LAS VEGAS — Former Vice President Mike Pence dropped out of the 2024 presidential race Saturday after grazing a door knob previously touched by a young waitress, sources who are men and close to Pence confirmed.
“It is with a heavy heart that I am suspending my campaign for President of the United States of America, effective immediately,” said Pence at the Republican Jewish Coalition’s annual meeting in Las Vegas. “I did not intend on giving this speech this evening. My intention was to stand before you and make the case for my campaign; one centered on the conservative values that have guided my life and my time as a governor of Indiana, as a congressman, and as a vice president. Unfortunately, just before coming up here, my hand gently brushed a door knob that had been touched by a woman who works here; a woman who is not my dear wife, my Mother, my Karen. It is for that reason that I must drop out of this race and seek forgiveness from the good Lord above.”
Pence’s wife, Karen, said she and the former Vice President had made a deal prior to the start of his campaign.
“I told him under no circumstances was he to have any untoward contact with women while on the trail. Mikey agreed that, if he did, he would immediately conclude his campaign and return home to his beloved in Indiana,” said Ms. Pence. “As soon as he touched that door knob, I felt a jolt in my body and I knew what had happened. We made plans to avoid this very type of thing, you know. We hired a nice young man, Samuel, to open doors for Mikey. He must have gotten careless.
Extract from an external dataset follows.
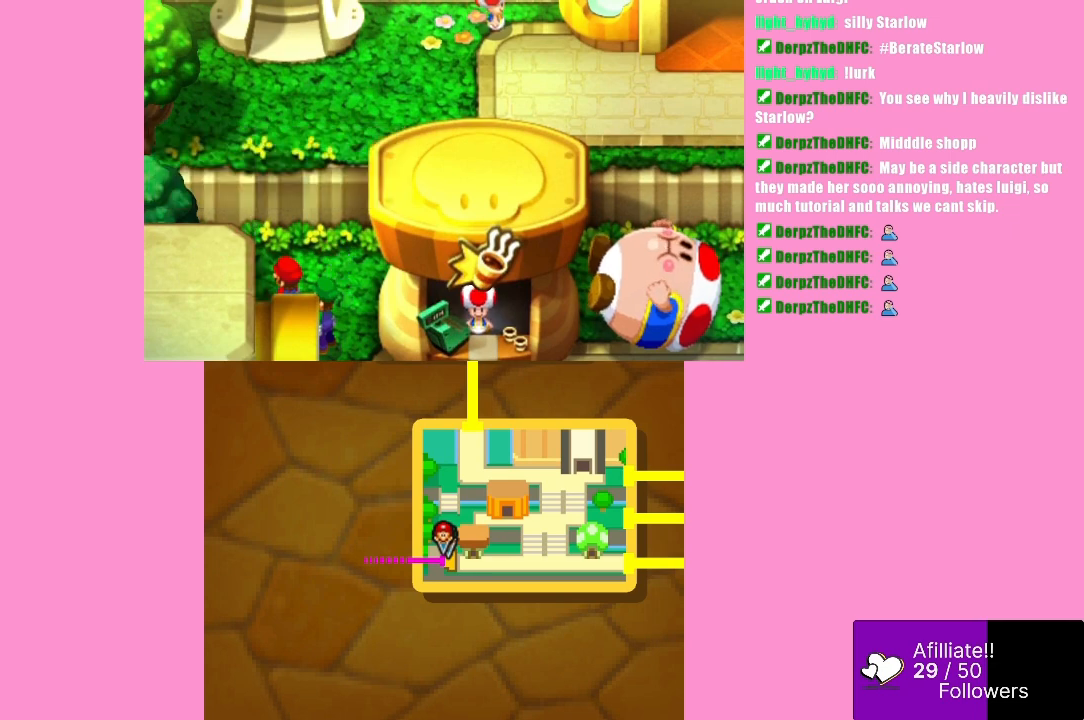
{"buttons": [], "left_stick": "center", "events": []}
I think the low poll numbers, lack of any real donors, and enmity of the entire Republican base has really been wearing on him.”
Sarah Towson, the waitress at the Venetian Resort who touched the door knob that concluded Pence’s campaign, was shocked to hear of her impact on the Republican primary.
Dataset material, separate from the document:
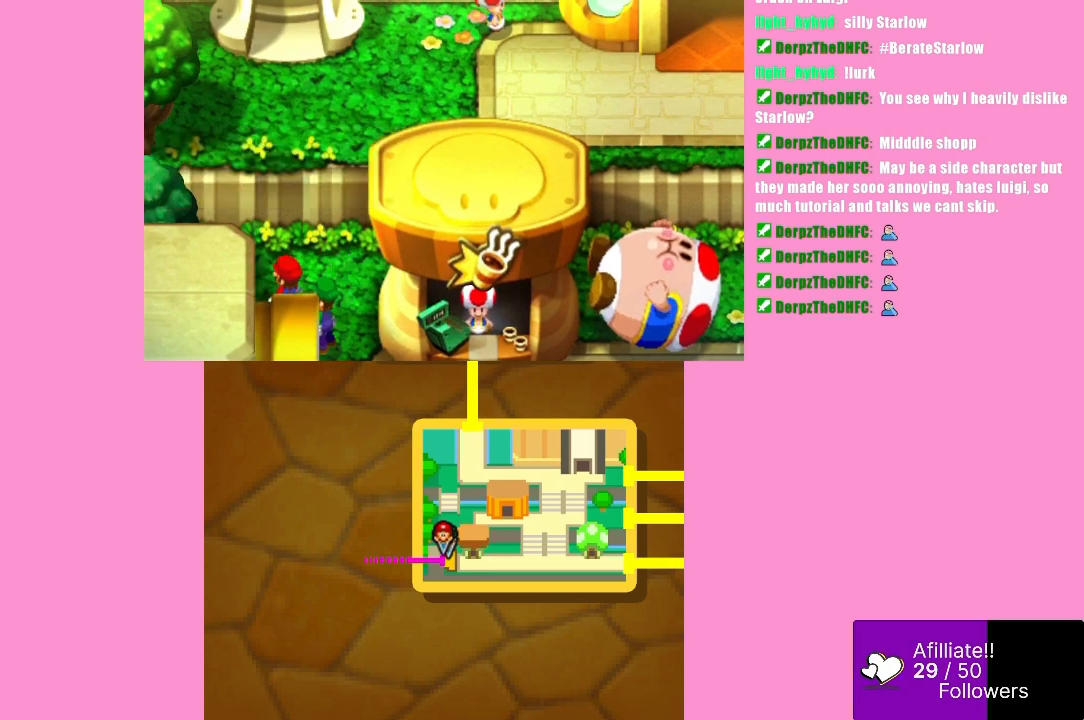
{"buttons": [], "left_stick": "center", "events": []}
“I was just trying to do my job,” said Towson. “I definitely wasn’t trying to end the political aspirations of a Christofascist candidate for president. I guess this just shows anyone can make a difference. This has empowered me to touch more doorknobs, use more public restrooms, and generally make religious zealots uncomfortable everywhere I go.”
At press time, Pence was crouched in a corner of Harry Reid International Airport with a 51 ounce bottle of Purell Advanced Hand Sanitizer murmuring to himself “Clean. Clean.”